▶ **Document segment**

Global shares were higher on Monday, as investors interpreted comments from the head of the US Federal Reserve as signaling low interest rates were here to stay for some time.
France’s CAC 40 rose less than 0.1% in early trading to 6,684.18, while Germany’s DAX edged up 0.1% to 15,870.46. Britain’s FTSE 100 gained 0.3% to 7,148.01. US shares were set to drift higher with Dow futures up nearly 0.1% at 35,420.00. S&P 500 futures gained 0.1% to 4,508.75.
Japan’s benchmark Nikkei 225 edged up 0.5% to close at 27,789.29. Australia’s S&P/ASX 200 rose 0.2% to 7,504.50. South Korea’s Kospi gained 0.3% to 3,144.19. Hong Kong’s Hang Seng added 0.5% to 25,539.54, while the Shanghai Composite stood at 3,528.15, up 0.2%.
Regional investors are also looking ahead to data expected to be released Tuesday on China’s manufacturing sector.
The rally in Asia paralleled the rise that ended the previous week on Wall Street. The speech by Fed Chair Jerome Powell was key, as US stocks have set record after record this year, in large part because of the Fed’s massive efforts to prop up the economy and financial markets. The gains had been getting increasingly tentative as markets began to look toward a possible end of the Fed’s assistance.
Last week, Powell noted past mistakes where policy makers made premature moves in the face of seemingly high inflation. He made clear a slowing of the Fed’s bond purchases doesn’t mean a rise in short-term rates is imminent. That would require the job market and inflation to hurdle “substantially more stringent” tests.
“We have much ground to cover to reach maximum employment,” Powell said.
One problem Powell noted was the delta variant of the coronavirus, which remains a global concern. The delta variant is behind the recent surge in COVID-19 infections in Asia, where the vaccine rollout has been slower than parts of the US and Europe.
“With the spread of the delta variant still rife and the vaccination drive slow, Singapore being the exception, the path out of the pandemic is unpredictable, fraught with setbacks and periodic lock downs,” said Venkateswaran Lavanya at Mizuho Bank in Singapore.
The delta variant has already slowed some economic activity. In the US, a report on Friday showed that consumer spending in the country rose 0.3% in July from June, a sharp slowdown from the prior month’s 1.1% jump. That’s a big deal when consumer spending is the driving force of the US economy, and its growth slowed even though income growth for Americans accelerated to 1.1% last month.
In energy trading, benchmark US crude lost 68 cents to $68.06 a barrel. Brent crude, the international standard, fell 26 cents to $72.44 a barrel.
In currency trading, the US dollar inched up to 109.85 Japanese yen from 109.84 yen. The euro cost $1.1803, down from $1.1792.

Extracted page text data

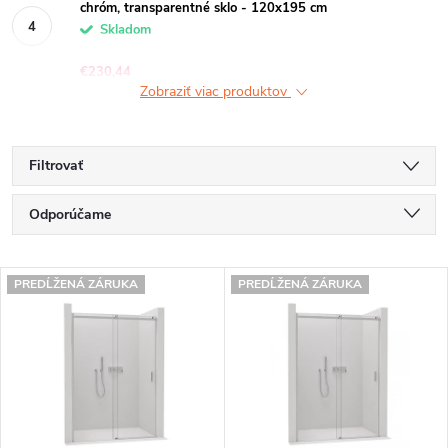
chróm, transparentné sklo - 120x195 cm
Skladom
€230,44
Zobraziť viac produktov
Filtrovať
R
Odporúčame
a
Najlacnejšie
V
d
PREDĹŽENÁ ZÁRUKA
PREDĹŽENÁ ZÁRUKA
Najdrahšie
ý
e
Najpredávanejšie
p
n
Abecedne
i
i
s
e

---

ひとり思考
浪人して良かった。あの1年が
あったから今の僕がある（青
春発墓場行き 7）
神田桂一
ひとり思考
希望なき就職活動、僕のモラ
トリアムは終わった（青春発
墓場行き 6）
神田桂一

---

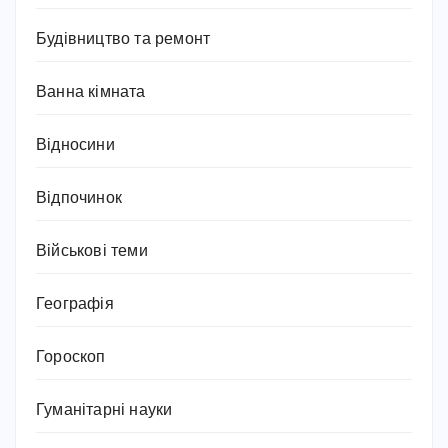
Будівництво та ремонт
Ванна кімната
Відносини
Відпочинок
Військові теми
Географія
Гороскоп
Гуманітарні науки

▶ **Problems to solve**
• a. Decide whether each statement agrees with the market report, answering yes or no and quoting the words that settle it: (i) Britain's FTSE 100 gained 0.3%; (ii) Brent crude rose in price; (iii) US consumer spending rose 1.1% in July from June.
• b. According to the market report, where does Venkateswaran Lavanya work?
• c. Write a continuation of the market report that picks up after its final sentence.
These entries come from a source unrelated to the market report.

▶ **Results for the exercise**
• a.
(i) Yes: "Britain’s FTSE 100 gained 0.3% to 7,148.01."
(ii) No: "Brent crude, the international standard, fell 26 cents to $72.44 a barrel."
(iii) No: "consumer spending in the country rose 0.3% in July from June"

• b. At Mizuho Bank in Singapore.

• c.
Gold steadied near a four-week high on Monday, consolidating gains after the US Federal Reserve chief Jerome Powell signalled interest rates will remain low for the foreseeable future.
While some investors view gold as a hedge against the higher inflation that could follow stimulus measures, lower interest rates also decrease the opportunity cost of holding non-yielding bullion.
Spot gold was steady at $1,816.51 per ounce by 1129 GMT, after earlier hitting its highest since Aug. 4 at $1,822.92. U.S. gold futures edged 0.1% lower to $1,818.10.
“Overall, (the) monetary policy background will remain accommodative and there are uncertainties around (the) COVID-19 Delta variant, Chinese slowdown concerns, geopolitical tensions,” said Harshal Barot, a senior research consultant for South Asia at Metals Focus.
All those factors provided a bullish backdrop for gold prices, he said.
“Powell laid out a clear distinction between the tapering of bond purchases and an interest rate hike. Even though tapering might start this year, a rate hike is far away,” Barot added.
In a virtual speech at the Jackson Hole economic conference on Friday, Powell offered no signal on when the central bank plans to cut its asset purchases beyond saying it could be “this year”, and indicated it would remain cautious in any eventual decision to raise interest rates.
Powell’s dovish statement helped gold gain 1.4% on Friday, while pushing the dollar index to a two-week low.
Investor focus now shifts to the U.S. nonfarm payroll data for August on Friday, which could shed more light on the labour market recovery and influence the Fed’s tapering strategy.
“From a technical point of view gold remains in a positive environment,” said Carlo Alberto De Casa, market analyst at Kinesis.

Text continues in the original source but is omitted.